What you need to do —
Set down the full listing exactly as given. Any pictures are to be left out.
......
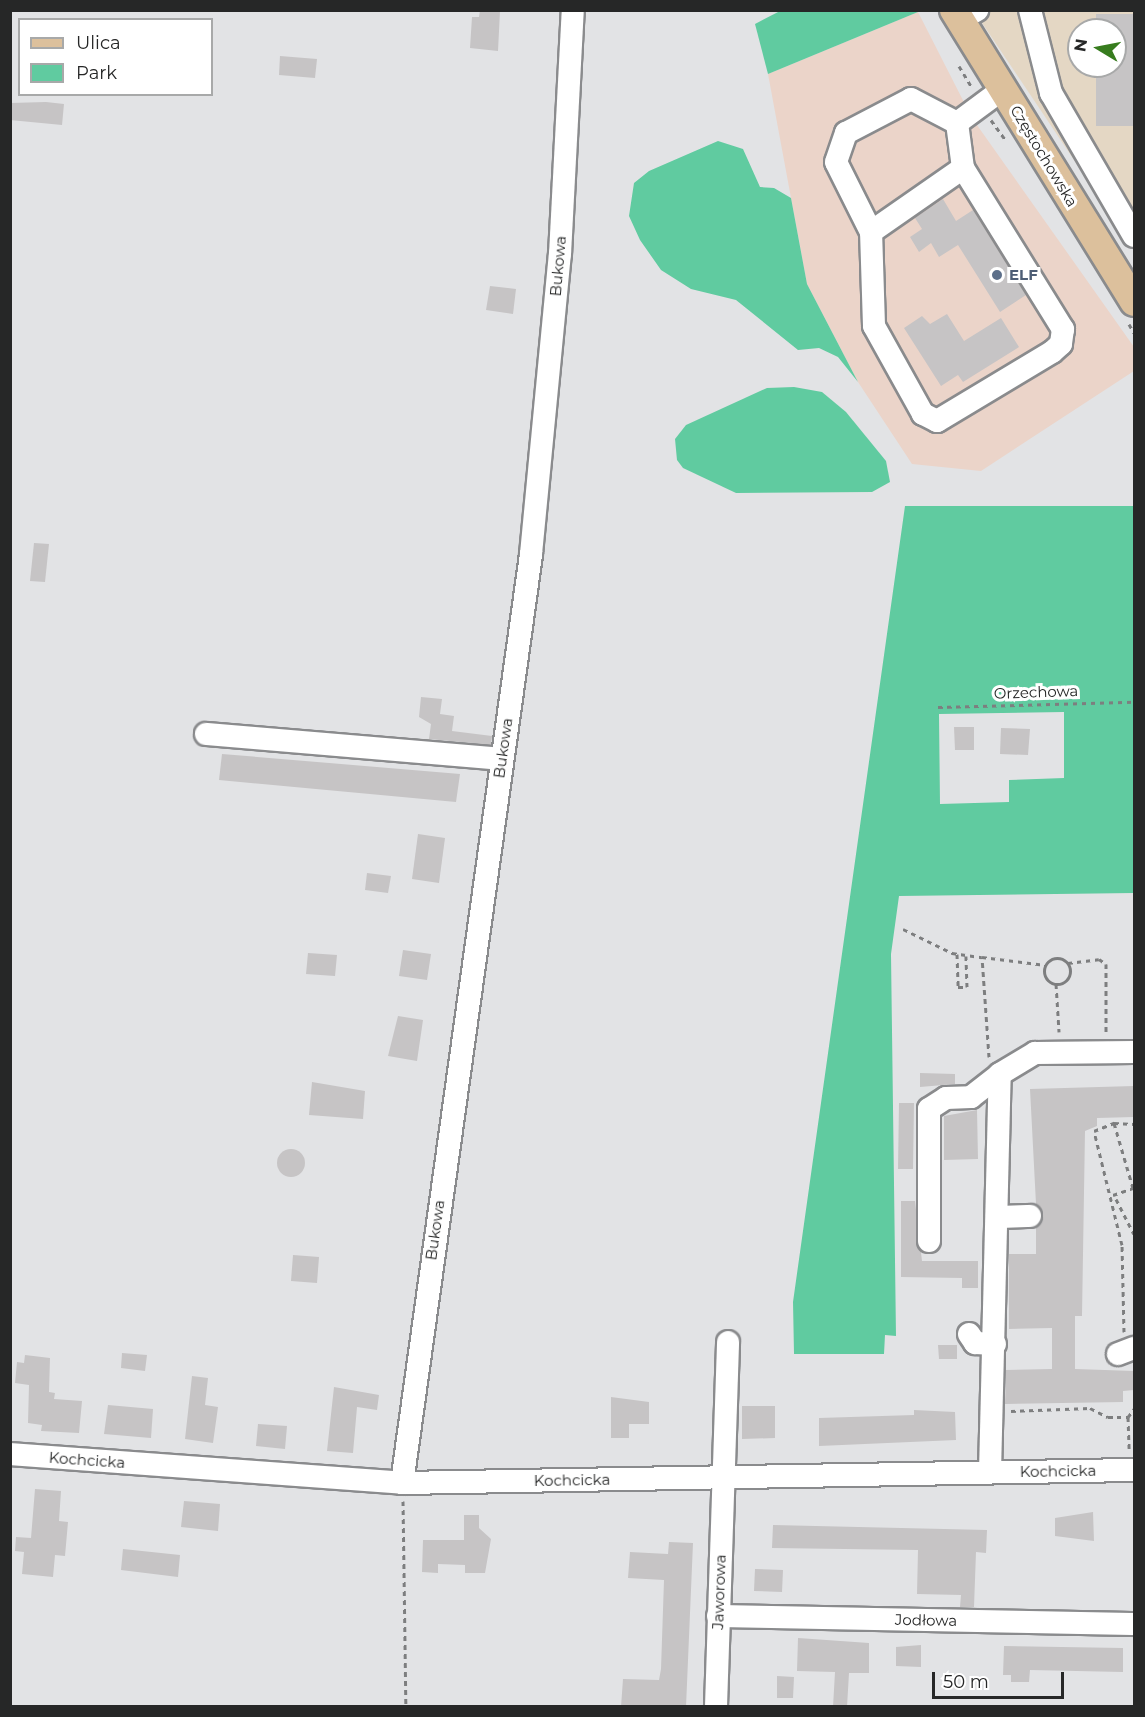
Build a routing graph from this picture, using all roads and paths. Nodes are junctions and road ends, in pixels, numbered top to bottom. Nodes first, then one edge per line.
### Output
1 (573, 10) edge
2 (1033, 11) edge
3 (964, 14) edge
4 (1003, 89) junction
5 (957, 123) junction
6 (963, 168) junction
7 (872, 232) junction
8 (1134, 236) edge
9 (1134, 302) edge
10 (1134, 702) edge
11 (938, 707) dead end
12 (207, 734) dead end
13 (501, 759) junction
14 (903, 929) dead end
15 (957, 954) junction
16 (966, 955) junction
17 (982, 957) junction
18 (1068, 963) junction
19 (1046, 965) junction
20 (1056, 984) junction
21 (1061, 1052) junction
22 (1106, 1052) junction
23 (1134, 1052) edge
24 (1000, 1073) junction
25 (971, 1097) junction
26 (996, 1107) junction
27 (1114, 1123) junction
28 (1134, 1124) edge
29 (1113, 1195) junction
30 (1030, 1216) dead end
31 (997, 1217) junction
32 (1134, 1234) edge
33 (929, 1241) dead end
34 (969, 1334) dead end
35 (728, 1342) dead end
36 (995, 1344) junction
37 (1126, 1351) edge
38 (1134, 1409) edge
39 (991, 1412) junction
40 (1128, 1417) junction
41 (10, 1454) edge
42 (1132, 1470) edge
43 (990, 1472) junction
44 (725, 1478) junction
45 (402, 1483) junction
46 (718, 1616) junction
47 (1134, 1624) edge
48 (406, 1707) edge
49 (716, 1707) edge

1 - 13 street, Bukowa
2 - 8 street
3 - 4 main road, Częstochowska
4 - 5 street
4 - 9 main road, Częstochowska
5 - 6 street
5 - 7 street
6 - 7 street
6 - 7 street
10 - 11 path, Orzechowa
12 - 13 street
13 - 45 street, Bukowa
14 - 15 path
15 - 16 path
15 - 16 path
16 - 17 path
17 - 19 path
17 - 24 path
18 - 19 path
18 - 20 path
18 - 22 path
19 - 20 path
20 - 21 path
21 - 22 street
21 - 24 street
22 - 23 street
24 - 25 street
24 - 26 street
25 - 26 street
25 - 33 street
26 - 31 street
27 - 28 path
27 - 29 path
27 - 29 path
29 - 32 path
29 - 37 path
30 - 31 street
31 - 36 street
34 - 36 street
35 - 44 street, Jaworowa
36 - 39 street
38 - 40 path
39 - 40 path
39 - 43 street
40 - 42 path
41 - 45 street, Kochcicka
42 - 43 street, Kochcicka
43 - 44 street, Kochcicka
44 - 45 street, Kochcicka
44 - 46 street, Jaworowa
45 - 48 path
46 - 47 street, Jodłowa
46 - 49 street, Jaworowa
......
Task answer —
Build a routing graph from this picture, using all roads and paths. Nodes are junctions and road ends, in pixels, numbered top to bottom. Nodes first, then one edge per line.
### Output
1 (573, 10) edge
2 (1033, 11) edge
3 (964, 14) edge
4 (1003, 89) junction
5 (957, 123) junction
6 (963, 168) junction
7 (872, 232) junction
8 (1134, 236) edge
9 (1134, 302) edge
10 (1134, 702) edge
11 (938, 707) dead end
12 (207, 734) dead end
13 (501, 759) junction
14 (903, 929) dead end
15 (957, 954) junction
16 (966, 955) junction
17 (982, 957) junction
18 (1068, 963) junction
19 (1046, 965) junction
20 (1056, 984) junction
21 (1061, 1052) junction
22 (1106, 1052) junction
23 (1134, 1052) edge
24 (1000, 1073) junction
25 (971, 1097) junction
26 (996, 1107) junction
27 (1114, 1123) junction
28 (1134, 1124) edge
29 (1113, 1195) junction
30 (1030, 1216) dead end
31 (997, 1217) junction
32 (1134, 1234) edge
33 (929, 1241) dead end
34 (969, 1334) dead end
35 (728, 1342) dead end
36 (995, 1344) junction
37 (1126, 1351) edge
38 (1134, 1409) edge
39 (991, 1412) junction
40 (1128, 1417) junction
41 (10, 1454) edge
42 (1132, 1470) edge
43 (990, 1472) junction
44 (725, 1478) junction
45 (402, 1483) junction
46 (718, 1616) junction
47 (1134, 1624) edge
48 (406, 1707) edge
49 (716, 1707) edge

1 - 13 street, Bukowa
2 - 8 street
3 - 4 main road, Częstochowska
4 - 5 street
4 - 9 main road, Częstochowska
5 - 6 street
5 - 7 street
6 - 7 street
6 - 7 street
10 - 11 path, Orzechowa
12 - 13 street
13 - 45 street, Bukowa
14 - 15 path
15 - 16 path
15 - 16 path
16 - 17 path
17 - 19 path
17 - 24 path
18 - 19 path
18 - 20 path
18 - 22 path
19 - 20 path
20 - 21 path
21 - 22 street
21 - 24 street
22 - 23 street
24 - 25 street
24 - 26 street
25 - 26 street
25 - 33 street
26 - 31 street
27 - 28 path
27 - 29 path
27 - 29 path
29 - 32 path
29 - 37 path
30 - 31 street
31 - 36 street
34 - 36 street
35 - 44 street, Jaworowa
36 - 39 street
38 - 40 path
39 - 40 path
39 - 43 street
40 - 42 path
41 - 45 street, Kochcicka
42 - 43 street, Kochcicka
43 - 44 street, Kochcicka
44 - 45 street, Kochcicka
44 - 46 street, Jaworowa
45 - 48 path
46 - 47 street, Jodłowa
46 - 49 street, Jaworowa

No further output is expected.